Excerpt:
Linn systems tend towards a very musical and detailed presentation albeit tilted towards the analytical and dry side of “musical”. That’s as best as I can describe the “house sound” anyway. It’s a product of the technology, rather than a “voicing” thing.
You won’t find euphony here.
What you will find is oodles of detail, excellent handling of spatial cues and solid imaging, PRaT as good as I’ve ever heard, and a clean, dynamic and fairly pure sound.
Used as a DAC, via the direct digital inputs, the Akurate DSM (now superseded by the DSM/1, see below) is good, but it bested pretty much across the board by Yggdrasil. The Linn remains ahead in terms of PRaT, and is similarly neutral and transparent, but from there the Schiit DAC runs away with the show.
Even imaging, a strength of Linn’s sources (though not necessarily their classic speaker lines), and especially their custom FPGA up-sampling and filtering, is notably better on Yggdrasil.
Interestingly Yggdrasil driven off the S/PDIF interface of the Linn, and feeding the Linn over Ethernet sounds better than the Yggdrasil driven directly via the same inputs from a non-network source.
For our purposes Yggdrasil yields the better sound quality and is much cheaper. The Linn only makes sense if you want to use it for all or most of its other capabilities, or, especially, in its “Exakt” configuration – which is a speaker-only thing.
Akurate DSM/1 (-)(!)
Linn upgraded some of the hardware in the Akurate DSM and offered it both directly as a new unit, as well as giving existing owners a simple upgrade path to the latest hardware. This new unit is called the “Akurate DSM/1” and it is functionally the same as the original DSM.

Data section:
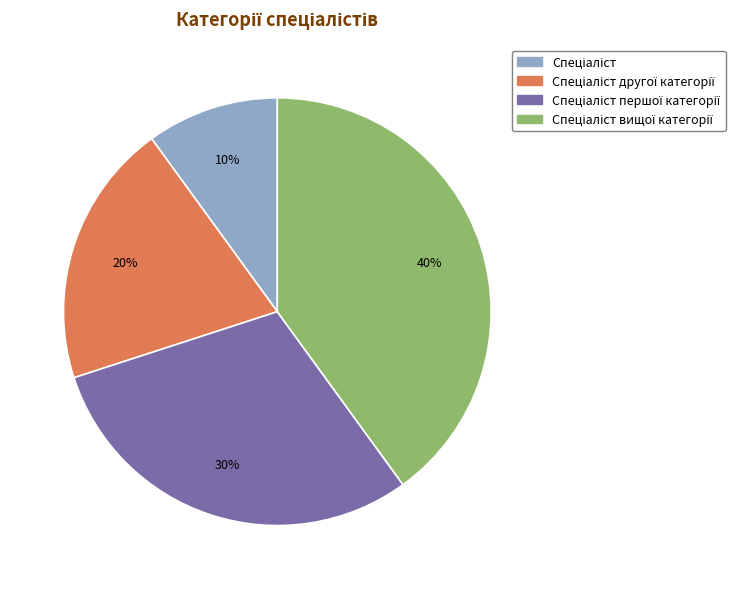

To the nearest percent, what is the average slice percentage?

25%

Required work:
1) Summarize the Linn review in two sentences.
2) Write out the passage of the Linn review from "Linn systems tend" up to and including "find euphony here.".

Results:
1) Linn systems offer a detailed, analytical presentation with excellent imaging and PRaT but no euphony. Used as a DAC, the Akurate DSM is outperformed in most respects by the cheaper Yggdrasil, and Linn's upgraded hardware version, the Akurate DSM/1, is functionally the same as the original.

2)
Linn systems tend towards a very musical and detailed presentation albeit tilted towards the analytical and dry side of “musical”. That’s as best as I can describe the “house sound” anyway. It’s a product of the technology, rather than a “voicing” thing.
You won’t find euphony here.